Document excerpt:
Mario Bava’s films Sei donne per l’assassino (Blood and Black Lace, 1964) and Il rosso segno della follia (Hatchet for the Honeymoon, 1970) looked at visual deceptions and dichotomies between animate bodies and inanimate dummies, body alterations, fashion and death.
In Blood & Black Lace in particular wickerwork and metal cage dummies become often interchangeable elements with the dead bodies of models Isabella, Nicole, Peggy, Greta and Tao-Li, who, from vitally important workers of a couture house, turn into disposable things.
Borrowed from the French language, the word "mannequins" originally referenced wickerwork dummies used to display garments in a dressmaker's workshop.
As the decades passed and the fashion industry developed, designers started using living models, yet the "inanimate" implication remained.
Early professional models wore indeed a black undergarment in rigid silk or satin at times with full-length sleeves so that flesh was not exposed.
These blacks slips often gave the models the undesired appearance of inanimate dummies.
Lucile was the first designer in London to abandon the practice of wearing undergarments and who opted for fashion shows and presentations that resembled those of her French contemporary Paul Poiret.
It took a few more years before the faces and names of professional models were revealed by couturiers and a few more decades to see them turned into supermodels, muses and icons.
An exhibition entitled "Mannequin - Le Corps de la Mode" ("Model Bodies - The Crux of Fashion") organised by the Musée Galliera in Paris, will be exploring through a wide range of images and objects, the history of models from inanimate "mannequins" to cover girls and sex symbols, passing through supermodels and girls next door.
The museum is still under renovation, so this exhibition - originally produced by the Rencontres d'Arles for its 2012 edition - will be opening at the new cultural centre Les Docks in February.
"The model is at the heart of fashion photography; it traverses its history, it is a remarkable common thread to read fashion photography," exhibition curator and coordinator of the Musée Galliera photography collection Sylvie Lécallier told Irenebrination.

Your instructions:
Answer these questions from the passage above on models and mannequins:
1. What did the word "mannequins" originally refer to?
2. Who was the first designer in London to abandon the practice of wearing undergarments?
3. Where will the exhibition "Mannequin - Le Corps de la Mode" open in February?

Provided material:
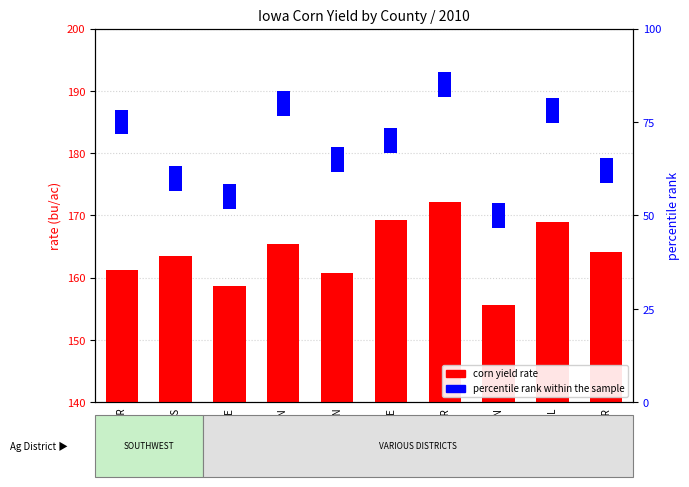

True or false: the data shows 222.8 at ADAIR.

False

Response box:
1. Wickerwork dummies used to display garments in a dressmaker's workshop.
2. Lucile.
3. At the new cultural centre Les Docks.